Give this machining process a name by which you can identify it later. The name can be anything you like, but should refer to the processes meaningfully, as you may later create several different ones on the same surface relief.

Once everything has been defined, choose to calculate the paths Now or Later. Calculating paths will generate the toolpath graphics and data according to the parameters that you have just defined.


Tool Definitions:
Every tool needs to have a unique definition established that controls how that tool is used. ArtCAM catalogs both Metric and Inch toolsets, along with all of the information necessary to control the tool's use.

Tool Name:
A descriptive name for identification (End Mill 1/4 Inch)

(Slot Drill), etc.- this controls the style and profile (seen to the right of the type). The Slot Drill is a flat-ended tool. A Ball-Nose is rounded at its tip, etc.

The distance the tool will move horizontally when making the next pass. This value should be some fraction or percentage of the tool's total diameter, and is generally in the 25-40% range. Too great of a stepover will cause difficulty machining because there will be too much pressure on the tool as it is trying to cut with too much of its surface area.
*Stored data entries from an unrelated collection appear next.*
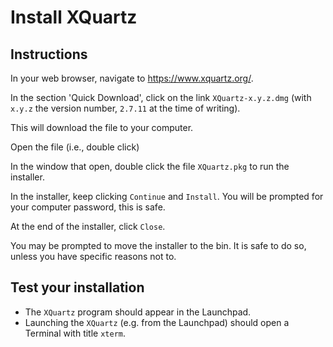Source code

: # Install XQuartz

## Instructions

In your web browser, navigate to <https://www.xquartz.org/>.

In the section 'Quick Download', click on the link `XQuartz-x.y.z.dmg` (with `x.y.z` the version number, `2.7.11` at the time of writing).

This will download the file to your computer.

Open the file (i.e., double click)

In the window that open, double click the file `XQuartz.pkg` to run the installer.

In the installer, keep clicking `Continue` and `Install`.
You will be prompted for your computer password, this is safe.

At the end of the installer, click `Close`.

You may be prompted to move the installer to the bin.
It is safe to do so, unless you have specific reasons not to.

## Test your installation

- The `XQuartz` program should appear in the Launchpad.
- Launching the `XQuartz` (e.g. from the Launchpad) should open a Terminal with title `xterm`.
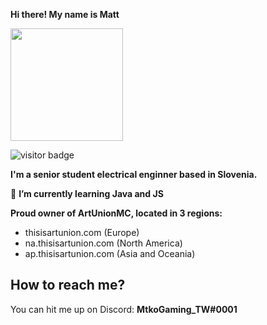 **Hi there! My name is Matt**

<img height="180em" src="https://github-readme-stats.vercel.app/api?username=DemsarMa&show_icons=true&hide_border=true&&count_private=true&include_all_commits=true&theme=dracula" />

![visitor badge](https://visitor-badge.glitch.me/badge?page_id=DemsarMa.DemsarMa)

**I'm a senior student electrical enginner based in Slovenia.**

🌱 **I’m currently learning Java and JS**

**Proud owner of ArtUnionMC, located in 3 regions:**

- thisisartunion.com (Europe)
- na.thisisartunion.com (North America)
- ap.thisisartunion.com (Asia and Oceania)

## How to reach me?
You can hit me up on Discord: **MtkoGaming_TW#0001**

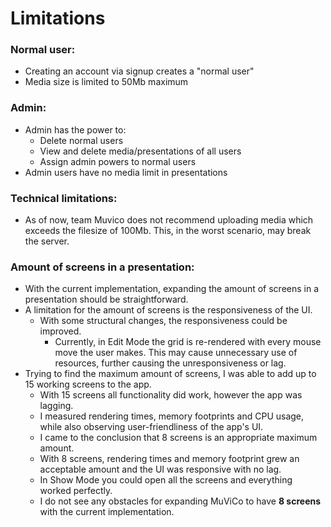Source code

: # Limitations

### Normal user:
- Creating an account via signup creates a "normal user"
- Media size is limited to 50Mb maximum

### Admin:
- Admin has the power to:
    - Delete normal users
    - View and delete media/presentations of all users
    - Assign admin powers to normal users
- Admin users have no media limit in presentations

### Technical limitations:
- As of now, team Muvico does not recommend uploading media which exceeds the filesize of 100Mb. This, in the worst scenario, may break the server.

### Amount of screens in a presentation:
- With the current implementation, expanding the amount of screens in a presentation should be straightforward.
- A limitation for the amount of screens is the responsiveness of the UI.
  - With some structural changes, the responsiveness could be improved.
     - Currently, in Edit Mode the grid is re-rendered with every mouse move the user makes. This may cause unnecessary use of resources, further causing the unresponsiveness or lag.
- Trying to find the maximum amount of screens, I was able to add up to 15 working screens to the app.
  - With 15 screens all functionality did work, however the app was lagging.
  - I measured rendering times, memory footprints and CPU usage, while also observing user-friendliness of the app's UI.
  - I came to the conclusion that 8 screens is an appropriate maximum amount.
  - With 8 screens, rendering times and memory footprint grew an acceptable amount and the UI was responsive with no lag.
  - In Show Mode you could open all the screens and everything worked perfectly.
  - I do not see any obstacles for expanding MuViCo to have **8 screens** with the current implementation.

  
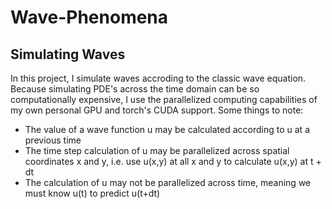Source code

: # Wave-Phenomena
## Simulating Waves
In this project, I simulate waves accroding to the classic wave equation. Because simulating PDE's across the time domain can be so computationally expensive, I use the parallelized computing capabilities of my own personal GPU and torch's CUDA support. Some things to note:
* The value of a wave function u may be calculated according to u at a previous time
* The time step calculation of u may be parallelized across spatial coordinates x and y, i.e. use u(x,y) at all x and y to calculate u(x,y) at t + dt
* The calculation of u may not be parallelized across time, meaning we must know u(t) to predict u(t+dt)
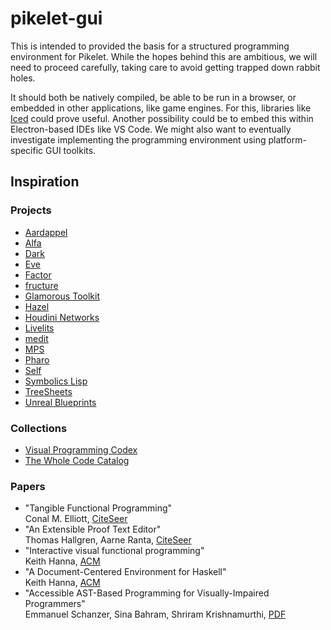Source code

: # pikelet-gui

This is intended to provided the basis for a structured programming environment for Pikelet.
While the hopes behind this are ambitious, we will need to proceed carefully, taking care to avoid getting trapped down rabbit holes.

It should both be natively compiled, be able to be run in a browser, or embedded in other applications, like game engines.
For this, libraries like [Iced](https://github.com/hecrj/iced) could prove useful.
Another possibility could be to embed this within Electron-based IDEs like VS Code.
We might also want to eventually investigate implementing the programming environment using platform-specific GUI toolkits.

## Inspiration

### Projects

- [Aardappel](http://strlen.com/aardappel-language/)
- [Alfa](http://www.cse.chalmers.se/~hallgren/Alfa/)
- [Dark](https://darklang.com/)
- [Eve](http://witheve.com/)
- [Factor](https://factorcode.org/)
- [fructure](https://github.com/disconcision/fructure)
- [Glamorous Toolkit](https://gtoolkit.com/)
- [Hazel](https://hazel.org/)
- [Houdini Networks](https://www.sidefx.com/docs/houdini/network/index.html)
- [Livelits](https://github.com/hazelgrove/livelits-tyde/blob/master/livelits-tyde.pdf)
- [medit](https://github.com/molikto/medit)
- [MPS](https://www.jetbrains.com/mps/)
- [Pharo](https://pharo.org/)
- [Self](https://www.jetbrains.com/mps/)
- [Symbolics Lisp](https://twitter.com/RainerJoswig/status/1213528401774071813)
- [TreeSheets](http://strlen.com/treesheets/)
- [Unreal Blueprints](https://docs.unrealengine.com/en-US/Engine/Blueprints)

### Collections

- [Visual Programming Codex](https://github.com/ivanreese/visual-programming-codex)
- [The Whole Code Catalog](https://futureofcoding.org/catalog/)

### Papers

- "Tangible Functional Programming"<br>
  Conal M. Elliott,
  [CiteSeer](http://citeseerx.ist.psu.edu/viewdoc/summary?doi=10.1.1.422.6896)
- "An Extensible Proof Text Editor"<br>
  Thomas Hallgren, Aarne Ranta,
  [CiteSeer](http://citeseerx.ist.psu.edu/viewdoc/summary?doi=10.1.1.138.2186)
- "Interactive visual functional programming"<br>
  Keith Hanna,
  [ACM](https://dl.acm.org/doi/10.1145/583852.581493)
- "A Document-Centered Environment for Haskell"<br>
  Keith Hanna,
  [ACM](https://dl.acm.org/doi/10.1007/11964681_12)
- "Accessible AST-Based Programming for Visually-Impaired Programmers"<br>
  Emmanuel Schanzer, Sina Bahram, Shriram Krishnamurthi,
  [PDF](https://cs.brown.edu/~sk/Publications/Papers/Published/sbk-accessible-ast-blocks/paper.pdf)
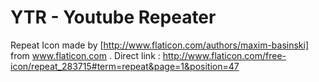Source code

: YTR - Youtube Repeater
======================

Repeat Icon made by [http://www.flaticon.com/authors/maxim-basinski] from www.flaticon.com . Direct link : http://www.flaticon.com/free-icon/repeat_283715#term=repeat&page=1&position=47

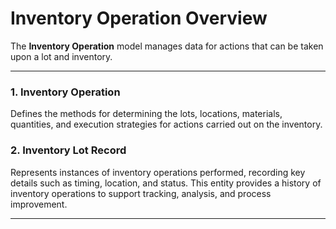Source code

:# Inventory Operation Overview
The **Inventory Operation** model manages data for actions that can be taken upon a lot and inventory.

---

### 1. Inventory Operation

Defines the methods for determining the lots, locations, materials, quantities, and execution strategies for actions 
carried out on the inventory.

### 2. Inventory Lot Record
Represents instances of inventory operations performed, recording key details such as timing, location, and status.
This entity provides a history of inventory operations to support tracking, analysis, and process improvement.

---

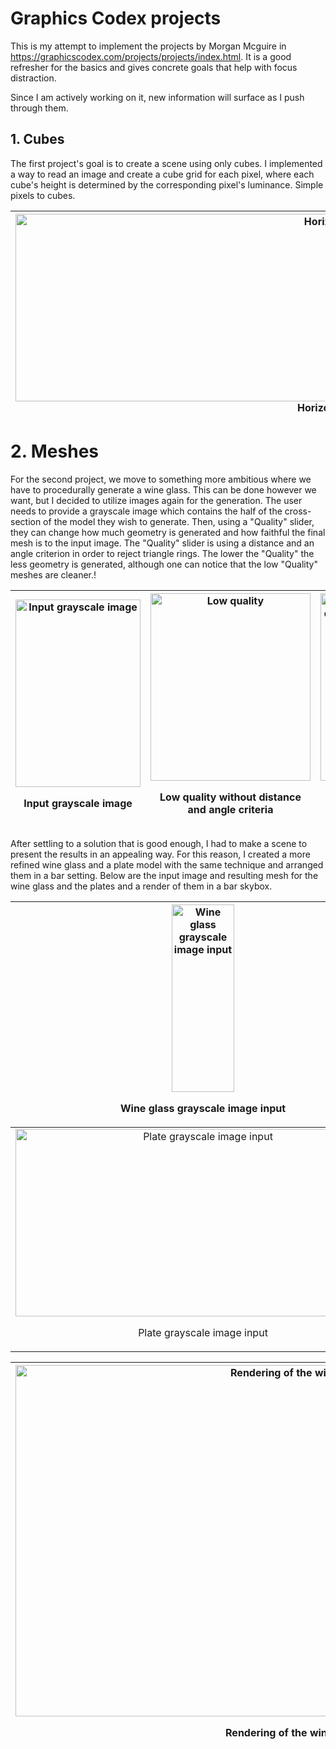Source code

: # Graphics Codex projects

This is my attempt to implement the projects by Morgan Mcguire in https://graphicscodex.com/projects/projects/index.html. It is a good refresher for the basics and gives concrete goals that help with focus distraction.

Since I am actively working on it, new information will surface as I push through them.

## 1. Cubes
The first project's goal is to create a scene using only cubes. I implemented a way to read an image and create a cube grid for each pixel, where each cube's height is determined by the corresponding pixel's luminance. Simple pixels to cubes.

|<img width="1024" height="300" alt="Horizontal grid" src="https://user-images.githubusercontent.com/40468844/115958746-512f1800-a511-11eb-89cc-8dd064a8235f.jpg"> Horizontal view | <img width="1024" height="300" alt="Vertical grid" src="https://user-images.githubusercontent.com/40468844/115958748-52604500-a511-11eb-8e81-2ed0289c0829.jpg"> Vertical view |
|:-:|:-:|

# 2. Meshes
For the second project, we move to something more ambitious where we have to procedurally generate a wine glass. This can be done however we want, but I decided to utilize images again for the generation. The user needs to provide a grayscale image which contains the half of the cross-section of the model they wish to generate. Then, using a "Quality" slider, they can change how much geometry is generated and how faithful the final mesh is to the input image. The "Quality" slider is using a distance and an angle criterion in order to reject triangle rings. The lower the "Quality" the less geometry is generated, although one can notice that the low "Quality" meshes are cleaner.!

|<img width="200" height="300" alt="Input grayscale image" src="https://user-images.githubusercontent.com/40468844/115959165-8a688780-a513-11eb-9107-597f0f01d017.png"> <p> Input grayscale image</p> | <img width="256" height="300" alt="Low quality" src="https://user-images.githubusercontent.com/40468844/115959170-92c0c280-a513-11eb-9e3b-beaf76f801c4.png"> <p>Low quality without distance and angle criteria</p> | <img width="220" height="300" alt="Low quality with distance and angle criteria" src="https://user-images.githubusercontent.com/40468844/115959175-9d7b5780-a513-11eb-9101-a82b7b19d8f4.png"> <p>Low quality with distance and angle criteria</p> |
|:-:|:-:|:-:|

After settling to a solution that is good enough, I had to make a scene to present the results in an appealing way. For this reason, I created a more refined wine glass and a plate model with the same technique and arranged them in a bar setting. Below are the input image and resulting mesh for the wine glass and the plates and a render of them in a bar skybox.

|<img width="100" height="300" alt="Wine glass grayscale image input" src="https://user-images.githubusercontent.com/40468844/115959519-49717280-a515-11eb-815a-85b627757d6f.png"> <p>Wine glass grayscale image input</p> | <img width="210" height="300" alt="Wine glass mesh output" src="https://user-images.githubusercontent.com/40468844/115959532-58582500-a515-11eb-90b7-e8c7a50562c3.png"> <p>Wine glass mesh output</p> |
|:-:|:-:|
|<img width="600" height="300" alt="Plate grayscale image input" src="https://user-images.githubusercontent.com/40468844/115959524-51311700-a515-11eb-9877-72e2134465ad.png"> <p>Plate grayscale image input</p> | <img width="640" height="300" alt="Plate mesh output" src="https://user-images.githubusercontent.com/40468844/115959533-5a21e880-a515-11eb-812a-2caa8fb90a4d.png"> <p>Plate mesh output</p> |

|<img width="1024" height="562" alt="Rendering of the wine glass and plate in G3D" src="https://user-images.githubusercontent.com/40468844/115959564-74f45d00-a515-11eb-8f4c-7ec32a47a794.png"> <p>Rendering of the wine glass and plate in G3D</p> |
|:-:|


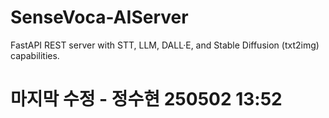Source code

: # SenseVoca-AIServer
FastAPI REST server with STT, LLM, DALL·E, and Stable Diffusion (txt2img) capabilities.

# 마지막 수정 - 정수현 250502 13:52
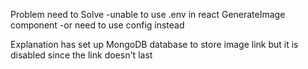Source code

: Problem need to Solve
-unable to use .env in react GenerateImage component
-or need to use config instead

Explanation
has set up MongoDB database to store image link but it is disabled since the link doesn't last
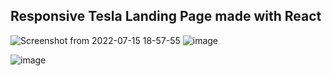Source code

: ## Responsive Tesla Landing Page made with React

![Screenshot from 2022-07-15 18-57-55](https://user-images.githubusercontent.com/77159670/179261503-1eb21123-43a6-4f0e-a3b6-644d69f9709d.png)
![image](https://user-images.githubusercontent.com/77159670/179261741-0b901349-e6d1-4875-9667-a0f57c1f56e6.png)  

![image](https://user-images.githubusercontent.com/77159670/179261792-83846e28-1763-457b-aa34-c2870c950d1f.png)
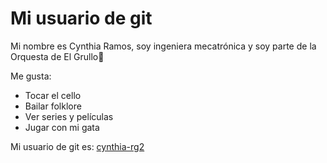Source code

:# Mi usuario de git

Mi nombre es Cynthia Ramos, soy ingeniera mecatrónica y soy parte de la Orquesta de El Grullo🤞

Me gusta:
- Tocar el cello
- Bailar folklore
- Ver series y películas
- Jugar con mi gata

Mi usuario de git es: [cynthia-rg2](https://github.com/cynthia-rg2)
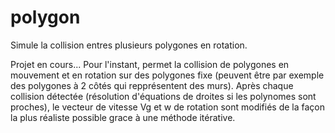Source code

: # polygon
Simule la collision entres plusieurs polygones en rotation.

Projet en cours...
Pour l'instant, permet la collision de polygones en mouvement et en rotation sur des polygones fixe (peuvent être par exemple des polygones à 2 côtés qui repprésentent des murs). 
Après chaque collision détectée (résolution d'équations de droites si les polynomes sont proches), le vecteur de vitesse Vg et w de rotation sont modifiés de la façon la plus réaliste possible grace à une méthode itérative.
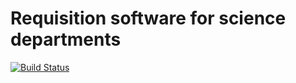 # Requisition software for science departments

[![Build Status](https://travis-ci.org/owfm/reqs.svg?branch=master)](https://travis-ci.org/owfm/reqs)
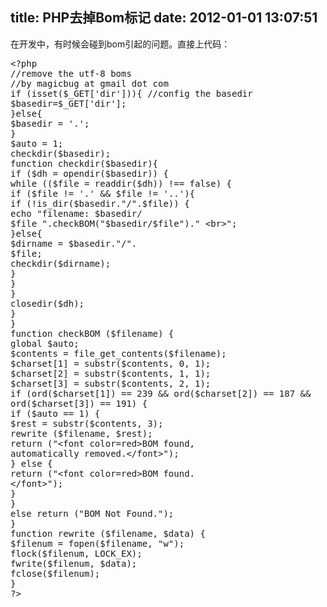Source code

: title: PHP去掉Bom标记
date: 2012-01-01 13:07:51
---

在开发中，有时候会碰到bom引起的问题。直接上代码：
<div>
<pre class="prettyprint lang-php">&lt;?php
//remove the utf-8 boms
//by magicbug at gmail dot com
if (isset($_GET['dir'])){ //config the basedir
$basedir=$_GET['dir'];
}else{
$basedir = '.';
}
$auto = 1;
checkdir($basedir);
function checkdir($basedir){
if ($dh = opendir($basedir)) {
while (($file = readdir($dh)) !== false) {
if ($file != '.' &amp;&amp; $file != '..'){
if (!is_dir($basedir."/".$file)) {
echo "filename: $basedir/
$file ".checkBOM("$basedir/$file")." &lt;br&gt;";
}else{
$dirname = $basedir."/".
$file;
checkdir($dirname);
}
}
}
closedir($dh);
}
}
function checkBOM ($filename) {
global $auto;
$contents = file_get_contents($filename);
$charset[1] = substr($contents, 0, 1);
$charset[2] = substr($contents, 1, 1);
$charset[3] = substr($contents, 2, 1);
if (ord($charset[1]) == 239 &amp;&amp; ord($charset[2]) == 187 &amp;&amp;
ord($charset[3]) == 191) {
if ($auto == 1) {
$rest = substr($contents, 3);
rewrite ($filename, $rest);
return ("&lt;font color=red&gt;BOM found,
automatically removed.&lt;/font&gt;");
} else {
return ("&lt;font color=red&gt;BOM found.
&lt;/font&gt;");
}
}
else return ("BOM Not Found.");
}
function rewrite ($filename, $data) {
$filenum = fopen($filename, "w");
flock($filenum, LOCK_EX);
fwrite($filenum, $data);
fclose($filenum);
}
?&gt;</pre>
<br />
</div>
<br />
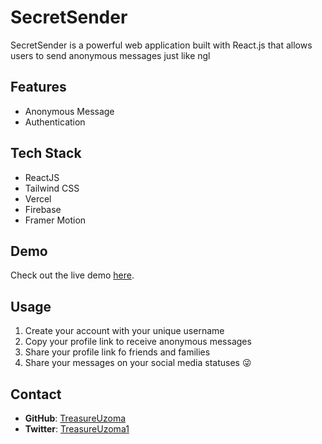 # SecretSender 

SecretSender is a powerful web application built with React.js that allows users to send anonymous messages just like ngl


## Features

- Anonymous Message 
- Authentication 


## Tech Stack

- ReactJS
- Tailwind CSS
- Vercel
- Firebase
- Framer Motion 

## Demo

Check out the live demo [here](secretsenderweb.vercel.app/).

## Usage

1. Create your account with your unique username
2. Copy your profile link to receive anonymous messages 
3. Share your profile link fo friends and families 
4. Share your messages on your social media statuses 😜

## Contact

- **GitHub**: [TreasureUzoma](https://github.com/TreasureUzoma)
- **Twitter**: [TreasureUzoma1](https://twitter.com/TreasureUzoma1)
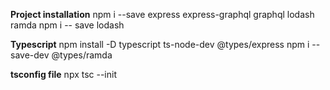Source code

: **Project installation**
npm i --save express express-graphql graphql lodash ramda
npm i -- save lodash

**Typescript**
npm install  -D typescript ts-node-dev @types/express
npm i --save-dev @types/ramda
<!-- cors: @types/cors -->
**tsconfig file**
npx tsc --init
The distance the tool will move vertically when performing the next Z-pass (see Multiple Z-Passes above). This distance must be within the total cutting Flute-Length of the tool itself. Cutting beyond the flutes will not work, as the shaft cannot cut. Generally the Stepdown is 1/3 to 1/2 of the flute length at most, and may be substantially less depending upon the material being cut. The larger the stepdown, the slower of a feedrate you will need to use, as the tool is cutting more. A smaller stepdown can use a faster feedrate for traversing over the material when cutting.

Spindle Speed:
The rotating speed of the cutting tool, defined in revolutions per minute (rpm). This is how fast the milling tool spins as it cuts. A faster spindle speed will create a smoother cut, and can generally take a higher feedrate but will create greater heat from friction in some materials (aluminum, brass, etc.). A slower spindle speed will cut rougher and may not eject chips properly. Too slow of a spindle speed, relative to the feedrate, can even jam the tool in the material.

Feed Rate:
This is the lateral rate of motion of the cutting head as it traverses the material during cutting operations. Feedrates must be carefully considered for each material, and relative to other factors such as spindle speed, stepover, tool diameter, the number of flutes on the cutting tool, etc. This will take some experimentation, but do not try to make the machine go too fast. It can damage not only your part, but the machine itself. Feedrates are defined usually in Inches per Minute or Feet per Minute.

Plunge Rate:
Like feed rate, this is the rate at which the cutting head moves, but in this case only when plunging, or drilling, into the material. This rate is often set differently than the feedrate as this type of cutting generates more friction and is a more difficult cutting move due to the entire 360 degrees of the tool being engaged at once. This is generally 1/2 to 3/4 of the feed rate.

The result:
The result is a series of paths traversing the surface of the material, stepping over and stepping down successively to cut away the material. Toolpaths are shown graphically on screen in red, and will be written out in code during Posting.



To enable the Milling or Routing machine to actually cut these toolpaths out of the material physically, the machining instructions of the toolpaths must be sent out to the machine as a coded set of machine instructions called G&M codes. Each machine on the market will take a slightly different style of G&M codes (some don't even use G&M at all, and use other coding structures).

To get them out, we must use the Save Toolpaths tool:

The Save Toolpaths dialog appears, in which you choose one of your named toolpath processes, and then the Machine Output file format. For all of our work, the machine output file format will be Denford_Inch (*.fnc). This is a GE Fanuc standard G&M code file made to work with our Denford Milling and Routing machines.

This file can then be loaded into the Denford VR Milling Software to be run on the appropriate manufacturing machine.